Her hand tightens around me, her movements growing clumsy as she gets closer and closer to her breaking point. I circle my thumb over her center, and she cries out. “Yes, I like it. I like—all of it. Do more of that.”

I curl my fingers into her and watch the shifting of her expression. The awe and relief and desperate need for more.

Nova is an open book when I’m touching her.

This is the kind of interrogation I should’ve done from the start. The second I walked through the door yesterday, I should’ve carried her to our bed. I could’ve stripped her of the truth in a matter of minutes.

There’s no hiding when I have her like this.

She can’t hide from me.

Worse… I can’t hide from her.

But there’s no turning back when I have her like this, either. She arches off the bed with a gasp, and I feel her pull me in deeper. Her hand fists in the material of my shirt as she comes.

I stroke her into a puddle on the mattress.

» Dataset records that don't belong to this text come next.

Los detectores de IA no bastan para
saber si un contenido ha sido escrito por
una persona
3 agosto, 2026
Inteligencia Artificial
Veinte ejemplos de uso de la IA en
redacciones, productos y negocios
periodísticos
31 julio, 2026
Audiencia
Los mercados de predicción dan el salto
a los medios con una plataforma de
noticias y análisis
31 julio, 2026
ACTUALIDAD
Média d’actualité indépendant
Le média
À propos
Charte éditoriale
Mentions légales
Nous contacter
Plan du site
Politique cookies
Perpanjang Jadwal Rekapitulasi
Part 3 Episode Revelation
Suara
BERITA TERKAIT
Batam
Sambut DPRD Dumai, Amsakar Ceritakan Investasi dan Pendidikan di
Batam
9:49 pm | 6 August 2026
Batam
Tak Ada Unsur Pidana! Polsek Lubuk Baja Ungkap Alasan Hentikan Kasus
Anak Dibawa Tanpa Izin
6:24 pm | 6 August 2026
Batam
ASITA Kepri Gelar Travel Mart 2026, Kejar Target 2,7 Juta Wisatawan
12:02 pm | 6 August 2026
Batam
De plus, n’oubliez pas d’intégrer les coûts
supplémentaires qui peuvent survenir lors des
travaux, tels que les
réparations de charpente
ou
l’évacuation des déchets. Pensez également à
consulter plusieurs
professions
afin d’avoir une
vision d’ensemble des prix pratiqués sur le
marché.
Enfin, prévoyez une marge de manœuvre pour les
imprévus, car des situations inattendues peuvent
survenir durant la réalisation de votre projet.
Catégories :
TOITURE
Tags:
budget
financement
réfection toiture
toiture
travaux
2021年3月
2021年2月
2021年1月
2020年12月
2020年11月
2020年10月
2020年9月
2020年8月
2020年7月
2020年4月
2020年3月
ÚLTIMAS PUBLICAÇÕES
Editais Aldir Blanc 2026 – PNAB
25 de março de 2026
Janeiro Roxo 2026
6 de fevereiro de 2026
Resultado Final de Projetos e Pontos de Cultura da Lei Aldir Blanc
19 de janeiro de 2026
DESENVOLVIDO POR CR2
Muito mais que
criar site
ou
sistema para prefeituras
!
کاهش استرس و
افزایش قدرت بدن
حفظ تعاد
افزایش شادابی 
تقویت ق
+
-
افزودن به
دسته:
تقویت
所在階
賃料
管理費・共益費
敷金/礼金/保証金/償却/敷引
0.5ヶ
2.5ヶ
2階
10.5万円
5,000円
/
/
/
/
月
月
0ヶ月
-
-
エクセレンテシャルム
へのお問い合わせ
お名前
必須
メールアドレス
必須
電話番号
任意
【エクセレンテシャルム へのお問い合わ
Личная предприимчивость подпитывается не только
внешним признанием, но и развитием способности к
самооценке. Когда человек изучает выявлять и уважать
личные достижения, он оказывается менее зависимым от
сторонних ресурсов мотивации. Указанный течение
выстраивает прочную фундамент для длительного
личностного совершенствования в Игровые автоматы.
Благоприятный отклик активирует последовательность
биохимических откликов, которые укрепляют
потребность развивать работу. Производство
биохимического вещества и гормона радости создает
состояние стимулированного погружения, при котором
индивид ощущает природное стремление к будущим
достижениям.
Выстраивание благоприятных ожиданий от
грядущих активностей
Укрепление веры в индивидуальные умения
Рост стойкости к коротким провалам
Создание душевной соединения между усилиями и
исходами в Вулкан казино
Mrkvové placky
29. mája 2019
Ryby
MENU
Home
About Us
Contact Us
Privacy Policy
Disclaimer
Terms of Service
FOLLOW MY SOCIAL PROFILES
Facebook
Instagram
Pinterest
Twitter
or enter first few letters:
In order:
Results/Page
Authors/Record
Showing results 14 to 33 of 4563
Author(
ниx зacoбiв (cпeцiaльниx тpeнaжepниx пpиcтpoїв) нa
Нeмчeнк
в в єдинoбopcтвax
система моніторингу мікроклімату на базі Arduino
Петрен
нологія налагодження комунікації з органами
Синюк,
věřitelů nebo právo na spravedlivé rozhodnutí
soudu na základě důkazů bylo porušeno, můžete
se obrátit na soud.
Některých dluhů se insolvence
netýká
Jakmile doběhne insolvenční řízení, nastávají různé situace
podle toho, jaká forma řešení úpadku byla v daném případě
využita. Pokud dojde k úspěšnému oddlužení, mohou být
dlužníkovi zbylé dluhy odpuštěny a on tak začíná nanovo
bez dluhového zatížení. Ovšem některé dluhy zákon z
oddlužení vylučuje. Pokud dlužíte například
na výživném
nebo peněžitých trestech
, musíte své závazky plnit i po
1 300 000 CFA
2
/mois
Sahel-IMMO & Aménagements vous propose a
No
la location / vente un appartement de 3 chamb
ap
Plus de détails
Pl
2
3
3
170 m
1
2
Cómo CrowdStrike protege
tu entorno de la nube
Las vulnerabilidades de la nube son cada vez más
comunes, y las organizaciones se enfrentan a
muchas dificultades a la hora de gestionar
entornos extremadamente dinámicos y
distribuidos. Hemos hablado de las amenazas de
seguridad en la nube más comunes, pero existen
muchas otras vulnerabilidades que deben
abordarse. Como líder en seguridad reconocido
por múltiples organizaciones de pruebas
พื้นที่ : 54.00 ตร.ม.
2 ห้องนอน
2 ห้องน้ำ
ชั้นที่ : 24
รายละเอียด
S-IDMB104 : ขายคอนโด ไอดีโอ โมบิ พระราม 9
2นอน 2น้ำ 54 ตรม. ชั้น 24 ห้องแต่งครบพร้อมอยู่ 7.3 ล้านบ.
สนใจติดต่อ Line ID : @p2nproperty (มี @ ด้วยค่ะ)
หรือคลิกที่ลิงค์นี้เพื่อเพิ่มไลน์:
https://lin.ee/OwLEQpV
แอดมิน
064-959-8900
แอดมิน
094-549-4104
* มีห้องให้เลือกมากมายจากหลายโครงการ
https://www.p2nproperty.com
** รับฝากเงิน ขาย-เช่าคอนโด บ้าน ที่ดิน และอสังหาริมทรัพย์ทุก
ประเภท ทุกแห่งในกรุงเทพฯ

She’s panting, her chest heaving to catch her breath. It takes me a second to realize she’s crying. Her cheeks are wet.

“Nova—”

“I’m sorry,” she gasps. “I was st-stupid to listen to her. I should’ve c-come to you.”

I brush her hair away from her face. “I want to protect you. I need to. So let me.”

“If I’d known, I never would’ve— I wouldn’t have—” She hiccups, her wet lashes fluttering as she looks up at me. “Do you believe me, Sam?”

I look into her glassy eyes, and I would give her anything right now. My body, my trust, my last name, my baby.

I spread her legs and push into her with a growl, imagining my ring on her finger. I never thought I’d want to get married again, but it was because I’ve never met someone I wanted to claim. Not like this.

I stretch her arms over her head, driving into her in deep, hard strokes. “I believe you.”

She bucks into my hold, and I taste her chest. I coax her nipples into hard points with my tongue. I savor every inch of skin I can reach.

“You have to trust me.” I hook her leg over my hip to deepen our connection. “I need to know everything, Nova.”

Who she talks to.

Where she goes.

What makes her desperate for me.

How to touch her so she screams only my name.

“Everything,” she agrees in a gasp.

She lifts her hips to meet me, and we crash together again and again.

Nova falls first, tightening around me in rhythmic pulses that turn the edges of my vision black. Scarcely seconds later, I spill into her with a roar.

And for the first time in two days, I’m not thinking about security or threats.

I’m not thinking about revenge or my father or my brother.

I’m sure as fuck not thinking about Kat.

There’s one thought and one thought only in my head.

If all I had was this… I’d be happy.